PROVIDED INFORMATION:
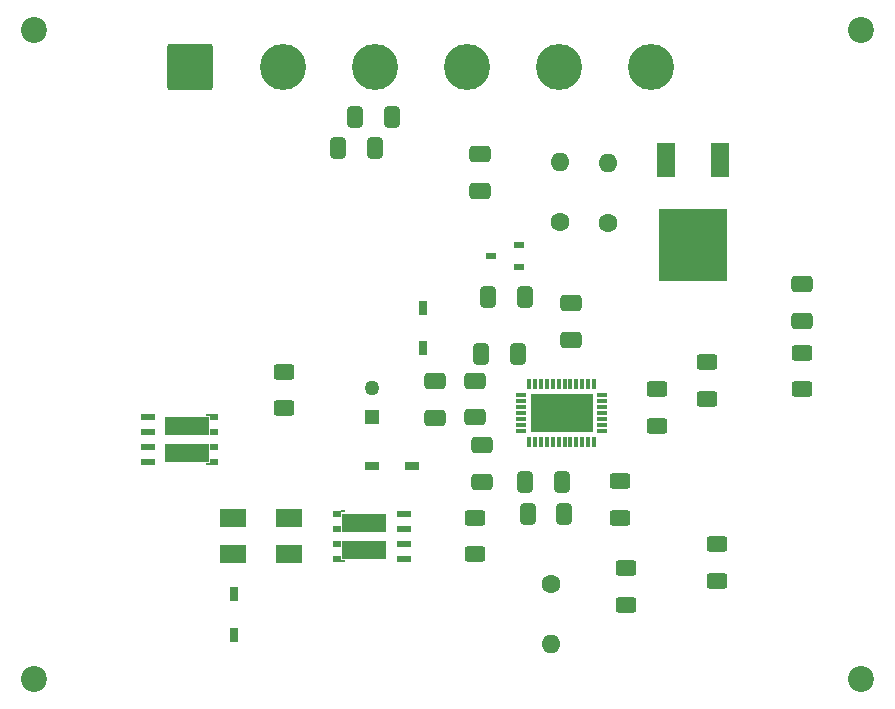
<source format=gbr>
%TF.GenerationSoftware,KiCad,Pcbnew,7.0.8*%
%TF.CreationDate,2024-02-23T11:16:18-06:00*%
%TF.ProjectId,LT4020_12_BatCharger,4c543430-3230-45f3-9132-5f4261744368,rev?*%
%TF.SameCoordinates,Original*%
%TF.FileFunction,Soldermask,Top*%
%TF.FilePolarity,Negative*%
%FSLAX46Y46*%
G04 Gerber Fmt 4.6, Leading zero omitted, Abs format (unit mm)*
G04 Created by KiCad (PCBNEW 7.0.8) date 2024-02-23 11:16:18*
%MOMM*%
%LPD*%
G01*
G04 APERTURE LIST*
G04 Aperture macros list*
%AMRoundRect*
0 Rectangle with rounded corners*
0 $1 Rounding radius*
0 $2 $3 $4 $5 $6 $7 $8 $9 X,Y pos of 4 corners*
0 Add a 4 corners polygon primitive as box body*
4,1,4,$2,$3,$4,$5,$6,$7,$8,$9,$2,$3,0*
0 Add four circle primitives for the rounded corners*
1,1,$1+$1,$2,$3*
1,1,$1+$1,$4,$5*
1,1,$1+$1,$6,$7*
1,1,$1+$1,$8,$9*
0 Add four rect primitives between the rounded corners*
20,1,$1+$1,$2,$3,$4,$5,0*
20,1,$1+$1,$4,$5,$6,$7,0*
20,1,$1+$1,$6,$7,$8,$9,0*
20,1,$1+$1,$8,$9,$2,$3,0*%
G04 Aperture macros list end*
%ADD10RoundRect,0.250000X0.625000X-0.400000X0.625000X0.400000X-0.625000X0.400000X-0.625000X-0.400000X0*%
%ADD11C,2.200000*%
%ADD12R,3.810000X1.650000*%
%ADD13R,1.270000X0.610000*%
%ADD14R,0.710000X0.610000*%
%ADD15R,0.310000X0.230000*%
%ADD16RoundRect,0.250002X-1.699998X-1.699998X1.699998X-1.699998X1.699998X1.699998X-1.699998X1.699998X0*%
%ADD17C,3.900000*%
%ADD18R,2.200000X1.500000*%
%ADD19R,0.750000X1.200000*%
%ADD20RoundRect,0.250000X-0.412500X-0.650000X0.412500X-0.650000X0.412500X0.650000X-0.412500X0.650000X0*%
%ADD21RoundRect,0.250000X-0.625000X0.400000X-0.625000X-0.400000X0.625000X-0.400000X0.625000X0.400000X0*%
%ADD22RoundRect,0.250000X0.650000X-0.412500X0.650000X0.412500X-0.650000X0.412500X-0.650000X-0.412500X0*%
%ADD23RoundRect,0.250000X0.412500X0.650000X-0.412500X0.650000X-0.412500X-0.650000X0.412500X-0.650000X0*%
%ADD24R,1.275000X1.275000*%
%ADD25C,1.275000*%
%ADD26R,1.600000X3.000000*%
%ADD27R,5.800000X6.200000*%
%ADD28R,0.300000X0.850000*%
%ADD29R,0.850000X0.300000*%
%ADD30R,5.250000X3.250000*%
%ADD31RoundRect,0.250000X-0.650000X0.412500X-0.650000X-0.412500X0.650000X-0.412500X0.650000X0.412500X0*%
%ADD32C,1.600000*%
%ADD33O,1.600000X1.600000*%
%ADD34R,1.200000X0.750000*%
%ADD35R,0.900000X0.600000*%
G04 APERTURE END LIST*
D10*
%TO.C,R_SENSEB1*%
X192328800Y-104420000D03*
X192328800Y-101320000D03*
%TD*%
D11*
%TO.C,H1*%
X155000000Y-60000000D03*
%TD*%
D10*
%TO.C,R_SENSEA1*%
X176149000Y-92075600D03*
X176149000Y-88975600D03*
%TD*%
D12*
%TO.C,Q3*%
X167952000Y-95871600D03*
D13*
X164592000Y-92811600D03*
X164592000Y-94081600D03*
X164592000Y-95351600D03*
X164592000Y-96621600D03*
D14*
X170212000Y-96621600D03*
X170212000Y-95351600D03*
X170212000Y-94081600D03*
X170212000Y-92811600D03*
D12*
X167952000Y-93561600D03*
D15*
X169702000Y-92621600D03*
X169702000Y-96811600D03*
%TD*%
D16*
%TO.C,J1*%
X168217600Y-63195200D03*
D17*
X176017600Y-63195200D03*
X183817600Y-63195200D03*
X191617600Y-63195200D03*
X199417600Y-63195200D03*
X207217600Y-63195200D03*
%TD*%
D18*
%TO.C,FL1*%
X171855400Y-101371400D03*
X171855400Y-104371400D03*
X176555400Y-104371400D03*
X176555400Y-101371400D03*
%TD*%
D19*
%TO.C,D3*%
X171881800Y-111224800D03*
X171881800Y-107824800D03*
%TD*%
D20*
%TO.C,C_senseB1*%
X196760700Y-100990400D03*
X199885700Y-100990400D03*
%TD*%
D21*
%TO.C,R_FBMAX_1*%
X207695800Y-90448800D03*
X207695800Y-93548800D03*
%TD*%
D10*
%TO.C,R_FB2*%
X211963000Y-91288200D03*
X211963000Y-88188200D03*
%TD*%
D22*
%TO.C,C_CSN1*%
X220000000Y-84696700D03*
X220000000Y-81571700D03*
%TD*%
D23*
%TO.C,C_OUT2*%
X185280700Y-67411600D03*
X182155700Y-67411600D03*
%TD*%
D21*
%TO.C,R_CSN1*%
X220000000Y-87375400D03*
X220000000Y-90475400D03*
%TD*%
D11*
%TO.C,H2*%
X225000000Y-60000000D03*
%TD*%
D23*
%TO.C,C_IN3*%
X199657100Y-98348800D03*
X196532100Y-98348800D03*
%TD*%
D24*
%TO.C,C_pvin1*%
X183591200Y-92842400D03*
D25*
X183591200Y-90342400D03*
%TD*%
D26*
%TO.C,Q1*%
X213028800Y-71075400D03*
D27*
X210743800Y-78255400D03*
D26*
X208458800Y-71075400D03*
%TD*%
D11*
%TO.C,H3*%
X155000000Y-115000000D03*
%TD*%
D28*
%TO.C,IC1*%
X196894000Y-94906000D03*
X197394000Y-94906000D03*
X197894000Y-94906000D03*
X198394000Y-94906000D03*
X198894000Y-94906000D03*
X199394000Y-94906000D03*
X199894000Y-94906000D03*
X200394000Y-94906000D03*
X200894000Y-94906000D03*
X201394000Y-94906000D03*
X201894000Y-94906000D03*
X202394000Y-94906000D03*
D29*
X203094000Y-93956000D03*
X203094000Y-93456000D03*
X203094000Y-92956000D03*
X203094000Y-92456000D03*
X203094000Y-91956000D03*
X203094000Y-91456000D03*
X203094000Y-90956000D03*
D28*
X202394000Y-90006000D03*
X201894000Y-90006000D03*
X201394000Y-90006000D03*
X200894000Y-90006000D03*
X200394000Y-90006000D03*
X199894000Y-90006000D03*
X199394000Y-90006000D03*
X198894000Y-90006000D03*
X198394000Y-90006000D03*
X197894000Y-90006000D03*
X197394000Y-90006000D03*
X196894000Y-90006000D03*
D29*
X196194000Y-90956000D03*
X196194000Y-91456000D03*
X196194000Y-91956000D03*
X196194000Y-92456000D03*
X196194000Y-92956000D03*
X196194000Y-93456000D03*
X196194000Y-93956000D03*
D30*
X199644000Y-92456000D03*
%TD*%
D31*
%TO.C,C_VC1*%
X192735200Y-70522700D03*
X192735200Y-73647700D03*
%TD*%
D22*
%TO.C,C_IN1*%
X192278000Y-92850100D03*
X192278000Y-89725100D03*
%TD*%
D20*
%TO.C,C_OUT1*%
X180682500Y-70027800D03*
X183807500Y-70027800D03*
%TD*%
D22*
%TO.C,C_CSOUT1*%
X200431400Y-86296900D03*
X200431400Y-83171900D03*
%TD*%
D32*
%TO.C,R_FB1*%
X203555600Y-76358800D03*
D33*
X203555600Y-71278800D03*
%TD*%
D34*
%TO.C,D2*%
X186993000Y-96926400D03*
X183593000Y-96926400D03*
%TD*%
D23*
%TO.C,C_intvcc1*%
X195948700Y-87452200D03*
X192823700Y-87452200D03*
%TD*%
D32*
%TO.C,R_VC1*%
X199491600Y-76308000D03*
D33*
X199491600Y-71228000D03*
%TD*%
D31*
%TO.C,C_BST1*%
X192938400Y-95148400D03*
X192938400Y-98273400D03*
%TD*%
D21*
%TO.C,R_CS1*%
X205054200Y-105612600D03*
X205054200Y-108712600D03*
%TD*%
D23*
%TO.C,C_BST2*%
X196546000Y-82626200D03*
X193421000Y-82626200D03*
%TD*%
D10*
%TO.C,R_RT1*%
X204622400Y-101346600D03*
X204622400Y-98246600D03*
%TD*%
D13*
%TO.C,Q2*%
X186283600Y-104800400D03*
X186283600Y-103530400D03*
X186283600Y-102260400D03*
X186283600Y-100990400D03*
D14*
X180663600Y-100990400D03*
X180663600Y-102260400D03*
X180663600Y-103530400D03*
X180663600Y-104800400D03*
D12*
X182923600Y-104050400D03*
X182923600Y-101740400D03*
D15*
X181173600Y-104990400D03*
X181173600Y-100800400D03*
%TD*%
D10*
%TO.C,R_CSP1*%
X212801200Y-106655200D03*
X212801200Y-103555200D03*
%TD*%
D35*
%TO.C,Z1*%
X196068800Y-80147200D03*
X196068800Y-78247200D03*
X193668800Y-79197200D03*
%TD*%
D19*
%TO.C,D1*%
X187883800Y-83593200D03*
X187883800Y-86993200D03*
%TD*%
D32*
%TO.C,R_FBMAX_2*%
X198755000Y-106927600D03*
D33*
X198755000Y-112007600D03*
%TD*%
D22*
%TO.C,C_IN2*%
X188899800Y-92900900D03*
X188899800Y-89775900D03*
%TD*%
D11*
%TO.C,H4*%
X225000000Y-115000000D03*
%TD*%
M02*

</source>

EXERCISE DESCRIPTION: Given the records above, reproduce precisely and only the lines between the line holding "X183593000Y-96926400D03*" and the line holding "X186283600Y-102260400D03*", inclusive.

SOLUTION:
X183593000Y-96926400D03*
%TD*%
D23*
%TO.C,C_intvcc1*%
X195948700Y-87452200D03*
X192823700Y-87452200D03*
%TD*%
D32*
%TO.C,R_VC1*%
X199491600Y-76308000D03*
D33*
X199491600Y-71228000D03*
%TD*%
D31*
%TO.C,C_BST1*%
X192938400Y-95148400D03*
X192938400Y-98273400D03*
%TD*%
D21*
%TO.C,R_CS1*%
X205054200Y-105612600D03*
X205054200Y-108712600D03*
%TD*%
D23*
%TO.C,C_BST2*%
X196546000Y-82626200D03*
X193421000Y-82626200D03*
%TD*%
D10*
%TO.C,R_RT1*%
X204622400Y-101346600D03*
X204622400Y-98246600D03*
%TD*%
D13*
%TO.C,Q2*%
X186283600Y-104800400D03*
X186283600Y-103530400D03*
X186283600Y-102260400D03*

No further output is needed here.